Unlike the government of Canada, which keeps bowing to anti-aquaculture activists especially in British Columbia, countries around the world are taking strident steps to grow sustainable projects in their waters.
The European Commission recently published its new Farm to Fork Strategy which recognised the role sustainable aquaculture can play in building sustainable food systems. The new strategy sets the path for EU aquaculture to grow into a competitive and resilient sector and become a global reference for sustainability by 2030.
The Australian House of Representatives Standing Committee on Agriculture and Water Resources has also released a report noting that the growth of the aquaculture industry will help meet domestic demand for seafood, boost exports and provide thousands of additional jobs, especially in regional areas.
In neighbouring United States, political rivals have come together to push for the development of the aquaculture industry with a bipartisan Bill – Advancing the Quality and Understanding of American Aquaculture (AQUAA) Act.
The U.S. has the ninth-largest coastline in the world but currently ranks 16th in the production of farm-raised seafood. It currently imports at least 85% of its seafood, about half from aquaculture in other countries.
The Washington, D.C.-based Consortium for Ocean Leadership (COL) estimates that the new legislation will lead to a doubling of U.S. aquaculture production to about 1 million tons and create an additional 50,000 direct and indirect jobs, assuming 20 direct jobs per 1,000 tons of seafood produced, and five jobs per 1,000 tons in equipment, feeds, processing, marketing, and food service.
Stronger America Through Seafood (SATS), which advocates for policies and regulations to boost aquaculture production, last week sent a letter to members of the US House and Senate advocating for increased marine aquaculture.
The letter, which was signed by more than 65 aquaculture supporters and academics, said expanding the US aquaculture sector will help meet increasing consumer demand for seafood while creating tens of thousands of direct and indirect jobs in coastal communities.
Across Asia in Japan, China, Vietnam, Indonesia, India and Singapore, plans are afoot with government support to farm the oceans for dependable, affordable and sustainable seafood.

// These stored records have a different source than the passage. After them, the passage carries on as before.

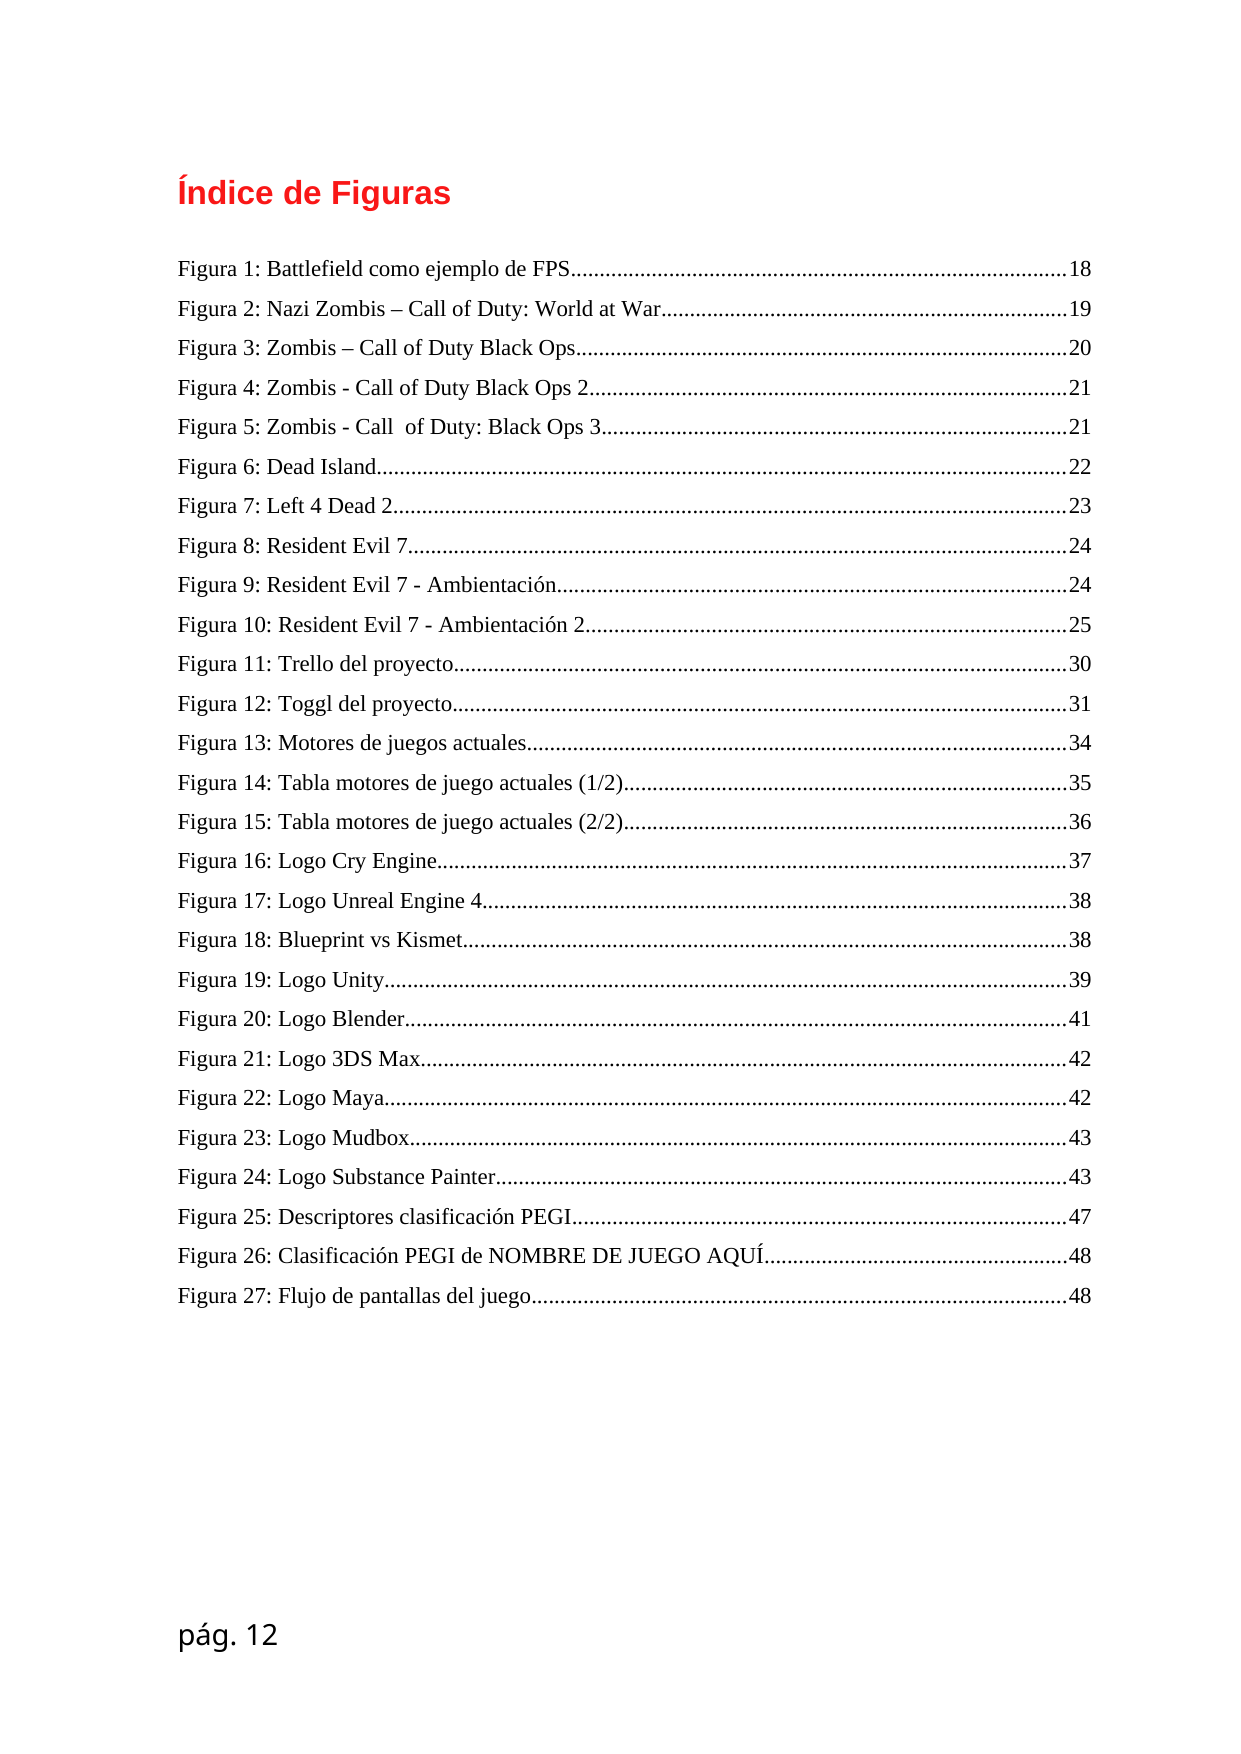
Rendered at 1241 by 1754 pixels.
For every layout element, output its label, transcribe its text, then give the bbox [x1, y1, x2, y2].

text Figura 14: Tabla motores de juego actuales (1/2) 35 [177, 768, 1092, 795]
text Figura 11: Trello del proyecto 30 [177, 650, 1092, 676]
text Figura 23: Logo Mudbox 43 [177, 1124, 1092, 1150]
text Figura 18: Blueprint vs Kismet 38 [177, 926, 1092, 953]
text Figura 19: Logo Unity 39 [177, 966, 1092, 992]
text Figura 3: Zombis – Call of Duty Black Ops 20 [177, 334, 1092, 361]
text Figura 6: Dead Island 22 [177, 453, 1092, 479]
text Figura 17: Logo Unreal Engine 4 38 [177, 887, 1092, 913]
text Figura 25: Descriptores clasificación PEGI 47 [177, 1203, 1092, 1229]
text Figura 5: Zombis - Call of Duty: Black Ops 3 21 [177, 413, 1092, 439]
text Figura 10: Resident Evil 7 - Ambientación 2 25 [177, 611, 1092, 637]
text Figura 24: Logo Substance Painter 43 [177, 1163, 1092, 1190]
text Figura 1: Battlefield como ejemplo de FPS 18 [177, 255, 1092, 282]
text Figura 20: Logo Blender 41 [177, 1005, 1092, 1032]
text Figura 16: Logo Cry Engine 37 [177, 847, 1092, 874]
text Figura 21: Logo 3DS Max 42 [177, 1045, 1092, 1071]
text Figura 15: Tabla motores de juego actuales (2/2) 36 [177, 808, 1092, 834]
text Figura 2: Nazi Zombis – Call of Duty: World at War 19 [177, 295, 1092, 321]
text Figura 9: Resident Evil 7 - Ambientación 24 [177, 571, 1092, 597]
text Figura 27: Flujo de pantallas del juego 48 [177, 1282, 1092, 1308]
subtitle Índice de Figuras [177, 173, 1092, 211]
text Figura 26: Clasificación PEGI de NOMBRE DE JUEGO AQUÍ 48 [177, 1242, 1092, 1269]
text Figura 12: Toggl del proyecto 31 [177, 689, 1092, 716]
text Figura 7: Left 4 Dead 2 23 [177, 492, 1092, 518]
text Figura 13: Motores de juegos actuales 34 [177, 729, 1092, 755]
text Figura 8: Resident Evil 7 24 [177, 532, 1092, 558]
text Figura 4: Zombis - Call of Duty Black Ops 2 21 [177, 374, 1092, 400]
text Figura 22: Logo Maya 42 [177, 1084, 1092, 1111]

Scotland, where salmon farming provides over 2,500 jobs and generates billion in revenues is looking at streamlining aquaculture regulations, following a first-stage review of the industry this month.
“Aquaculture is a significant contributor to our rural economy, providing well paid jobs in some of Scotland’s most fragile communities and will be an essential part of our green recovery and transition to net zero,” said rural affairs secretary Mairi Gougeon.
“Developing world-leading legislation for aquaculture is key to developing a sector that is both environmentally and economically sustainable.”
In Canada it’s a different story.
Canada remains the world’s only major farmed seafood producing country without modern national legislation specifically designed to govern a responsible and sustainable aquaculture industry.
The Canadian Aquaculture Industry Alliance (CAIA), has been consistently calling for a Federal Aquaculture Act and the government has said it plans to develop one to govern the seafood farming industry, which generates an estimated $5.16 billion in economic activity with 25,000 full-time jobs.